■ Activity list:
**a)** Answer these questions from the Delta Lake guide, one line each:
(i) What does Auto Loader use to identify new files efficiently?
(ii) Which three items are listed under "Table Optimization Techniques"?
(iii) What app name is given to the Spark session in the basic Auto Loader example?
**b)** Pick up the Delta Lake guide right after its final line and keep writing.

Comprehensive Delta Lake Guide for Azure Synapse Analytics¶
Home > Code Examples > Delta Lake Guide
Guide Overview
This comprehensive guide provides detailed examples for working with Delta Lake in Azure Synapse Analytics, covering data ingestion, change data capture, and table optimization techniques.
- 📥 Data Ingestion
Auto Loader techniques for efficient and reliable data ingestion
- 📜 Change Data Capture
Tracking and processing data changes with Delta Lake
- 🔄 Table Optimization
Best practices for maintaining Delta Lake performance
Table of Contents¶
- Data Ingestion with Auto Loader
- Basic Auto Loader Example
- Schema Evolution with Auto Loader
- Partition Management with Auto Loader
- Change Data Capture (CDC) Patterns
- Using Delta Lake Change Data Feed
- Time Travel for Table Comparisons
- SCD Type 2 Implementation
- Table Optimization Techniques
- OPTIMIZE Command
- VACUUM Command
- Z-Order Indexing
Data Ingestion with Auto Loader¶
Auto Loader Overview
Auto Loader provides an efficient way to incrementally process new files as they arrive in Azure Storage without having to list or reprocess the entire directory. It uses Azure Storage change feed notifications to efficiently identify new files.
Prerequisites
- Azure Synapse Analytics workspace
- Storage account with a container for data ingestion
- Appropriate permissions and access to Azure resources
- Delta Lake tables created in Synapse workspace
Basic Auto Loader Example¶
# Import required libraries
from pyspark.sql import SparkSession
from pyspark.sql.functions import current_timestamp
# Create Spark session
spark = SparkSession.builder \
.appName("Auto Loader Example") \
.getOrCreate()

■ Collected data:

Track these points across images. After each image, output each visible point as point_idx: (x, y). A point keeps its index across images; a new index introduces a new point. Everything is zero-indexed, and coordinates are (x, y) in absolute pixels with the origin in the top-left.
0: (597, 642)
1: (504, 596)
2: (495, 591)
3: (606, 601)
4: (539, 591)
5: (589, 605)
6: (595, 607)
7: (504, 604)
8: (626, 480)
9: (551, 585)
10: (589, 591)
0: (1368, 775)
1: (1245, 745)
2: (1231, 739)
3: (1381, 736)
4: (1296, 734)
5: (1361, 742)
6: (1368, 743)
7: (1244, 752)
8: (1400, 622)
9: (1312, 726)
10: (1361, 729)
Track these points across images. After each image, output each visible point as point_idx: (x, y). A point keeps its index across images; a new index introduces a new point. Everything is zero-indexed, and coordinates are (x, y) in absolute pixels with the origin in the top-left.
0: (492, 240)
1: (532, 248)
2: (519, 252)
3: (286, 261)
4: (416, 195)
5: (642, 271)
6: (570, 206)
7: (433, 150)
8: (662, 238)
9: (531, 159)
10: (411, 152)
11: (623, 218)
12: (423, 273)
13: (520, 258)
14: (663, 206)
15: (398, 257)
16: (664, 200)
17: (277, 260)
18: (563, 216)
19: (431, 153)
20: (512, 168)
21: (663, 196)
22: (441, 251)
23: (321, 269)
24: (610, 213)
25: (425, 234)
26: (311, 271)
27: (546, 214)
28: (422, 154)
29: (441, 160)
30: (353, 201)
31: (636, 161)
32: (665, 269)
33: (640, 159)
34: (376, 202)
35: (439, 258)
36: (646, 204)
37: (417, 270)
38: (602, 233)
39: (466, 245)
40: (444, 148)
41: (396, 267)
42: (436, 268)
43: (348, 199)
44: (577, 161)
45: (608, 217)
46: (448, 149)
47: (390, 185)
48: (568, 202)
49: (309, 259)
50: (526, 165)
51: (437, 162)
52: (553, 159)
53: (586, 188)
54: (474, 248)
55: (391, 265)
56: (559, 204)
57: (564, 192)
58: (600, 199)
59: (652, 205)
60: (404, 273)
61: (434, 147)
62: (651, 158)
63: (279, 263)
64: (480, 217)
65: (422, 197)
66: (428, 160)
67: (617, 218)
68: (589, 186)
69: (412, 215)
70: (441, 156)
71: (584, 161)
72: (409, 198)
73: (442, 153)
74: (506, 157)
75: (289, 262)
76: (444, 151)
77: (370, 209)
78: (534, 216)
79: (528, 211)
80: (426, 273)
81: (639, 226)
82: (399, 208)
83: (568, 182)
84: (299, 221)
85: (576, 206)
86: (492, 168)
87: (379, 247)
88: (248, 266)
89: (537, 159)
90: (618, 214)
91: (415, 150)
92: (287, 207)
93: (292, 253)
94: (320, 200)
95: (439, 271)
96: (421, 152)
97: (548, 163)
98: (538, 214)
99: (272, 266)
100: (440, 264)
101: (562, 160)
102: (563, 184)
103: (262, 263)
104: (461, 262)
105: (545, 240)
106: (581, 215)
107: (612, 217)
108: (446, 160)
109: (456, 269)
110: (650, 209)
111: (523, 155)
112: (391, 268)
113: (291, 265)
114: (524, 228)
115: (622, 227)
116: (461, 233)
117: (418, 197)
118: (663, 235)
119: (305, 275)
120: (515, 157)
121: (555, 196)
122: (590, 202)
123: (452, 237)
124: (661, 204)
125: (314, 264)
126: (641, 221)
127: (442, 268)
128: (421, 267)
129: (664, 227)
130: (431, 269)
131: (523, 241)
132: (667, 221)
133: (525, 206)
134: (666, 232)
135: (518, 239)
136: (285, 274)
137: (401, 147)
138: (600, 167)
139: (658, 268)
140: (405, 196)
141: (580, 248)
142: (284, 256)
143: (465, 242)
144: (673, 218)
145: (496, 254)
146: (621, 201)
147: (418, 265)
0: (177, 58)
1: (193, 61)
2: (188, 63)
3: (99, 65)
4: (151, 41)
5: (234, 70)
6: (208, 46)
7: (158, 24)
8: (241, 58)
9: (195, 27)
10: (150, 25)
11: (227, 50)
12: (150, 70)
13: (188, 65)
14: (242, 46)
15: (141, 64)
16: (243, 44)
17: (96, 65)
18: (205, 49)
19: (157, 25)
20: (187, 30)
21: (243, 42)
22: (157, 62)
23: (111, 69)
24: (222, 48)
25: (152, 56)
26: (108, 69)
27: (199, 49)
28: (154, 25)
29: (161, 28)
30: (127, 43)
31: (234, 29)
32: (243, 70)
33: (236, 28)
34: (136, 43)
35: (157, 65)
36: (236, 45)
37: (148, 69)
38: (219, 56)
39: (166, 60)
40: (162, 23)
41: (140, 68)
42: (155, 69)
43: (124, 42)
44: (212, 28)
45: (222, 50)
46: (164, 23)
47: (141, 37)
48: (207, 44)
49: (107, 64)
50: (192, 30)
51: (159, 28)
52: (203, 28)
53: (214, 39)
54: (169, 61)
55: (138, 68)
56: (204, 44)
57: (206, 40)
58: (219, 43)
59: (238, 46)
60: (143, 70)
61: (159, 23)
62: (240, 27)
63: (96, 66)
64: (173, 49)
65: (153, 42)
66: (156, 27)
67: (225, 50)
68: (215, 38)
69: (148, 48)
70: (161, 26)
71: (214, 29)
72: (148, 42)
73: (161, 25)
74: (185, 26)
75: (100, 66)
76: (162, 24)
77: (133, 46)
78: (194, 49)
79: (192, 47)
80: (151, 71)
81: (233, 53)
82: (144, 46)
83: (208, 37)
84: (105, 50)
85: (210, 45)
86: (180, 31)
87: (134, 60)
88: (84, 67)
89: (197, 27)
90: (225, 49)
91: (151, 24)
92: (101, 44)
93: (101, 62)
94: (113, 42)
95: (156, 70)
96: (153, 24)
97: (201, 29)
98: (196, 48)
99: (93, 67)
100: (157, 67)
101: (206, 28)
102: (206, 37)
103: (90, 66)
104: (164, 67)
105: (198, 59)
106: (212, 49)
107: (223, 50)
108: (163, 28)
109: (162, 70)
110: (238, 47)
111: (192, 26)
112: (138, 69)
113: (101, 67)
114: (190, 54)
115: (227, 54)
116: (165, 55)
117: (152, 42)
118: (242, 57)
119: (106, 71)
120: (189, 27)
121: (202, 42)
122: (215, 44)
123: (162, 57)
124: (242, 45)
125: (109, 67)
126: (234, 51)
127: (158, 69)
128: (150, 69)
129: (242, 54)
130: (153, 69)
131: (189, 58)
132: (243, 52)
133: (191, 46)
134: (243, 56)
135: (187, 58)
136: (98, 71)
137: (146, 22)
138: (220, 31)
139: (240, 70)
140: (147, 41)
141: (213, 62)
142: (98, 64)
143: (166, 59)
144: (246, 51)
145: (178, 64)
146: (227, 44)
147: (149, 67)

■ Numbered answers:
**a)**
(i) Azure Storage change feed notifications
(ii) OPTIMIZE Command, VACUUM Command, and Z-Order Indexing
(iii) "Auto Loader Example"

**b)**
# Source and destination paths
source_path = "abfss://container@storage.dfs.core.windows.net/raw-data/"
checkpoint_path = "abfss://container@storage.dfs.core.windows.net/checkpoints/autoloader/"
destination_path = "abfss://container@storage.dfs.core.windows.net/delta/table/"
# Use Auto Loader to load data
df = spark.readStream \
.format("cloudFiles") \
.option("cloudFiles.format", "csv") \
.option("cloudFiles.schemaLocation", checkpoint_path) \
.option("cloudFiles.inferColumnTypes", "true") \
.option("header", "true") \
.load(source_path)
# Add ingestion timestamp
df = df.withColumn("ingestion_time", current_timestamp())
# Write to Delta table
query = df.writeStream \
.format("delta") \
.option("checkpointLocation", checkpoint_path) \
.outputMode("append") \
.start(destination_path)
# Wait for the query to terminate
query.awaitTermination()
Schema Evolution with Auto Loader¶
# Import required libraries
from pyspark.sql import SparkSession
from pyspark.sql.functions import current_timestamp, input_file_name
# Create Spark session
spark = SparkSession.builder \
.appName("Auto Loader with Schema Evolution") \
.getOrCreate()
# Source and destination paths
source_path = "abfss://container@storage.dfs.core.windows.net/raw-data/"
checkpoint_path = "abfss://container@storage.dfs.core.windows.net/checkpoints/autoloader-schema-evolution/"
destination_path = "abfss://container@storage.dfs.core.windows.net/delta/evolved-table/"
# Use Auto Loader with schema evolution
df = spark.readStream \
.format("cloudFiles") \
.option("cloudFiles.format", "json") \
.option("cloudFiles.schemaLocation", checkpoint_path) \
.option("cloudFiles.inferColumnTypes", "true") \
.option("cloudFiles.schemaEvolutionMode", "addNewColumns") \
.load(source_path)
# Add metadata columns
df = df.withColumn("ingestion_time", current_timestamp()) \
.withColumn("source_file", input_file_name())
# Write to Delta table with schema evolution enabled
query = df.writeStream \
.format("delta") \
.option("checkpointLocation", checkpoint_path) \
.option("mergeSchema", "true") \
.outputMode("append") \
.start(destination_path)
# Wait for the query to terminate
query.awaitTermination()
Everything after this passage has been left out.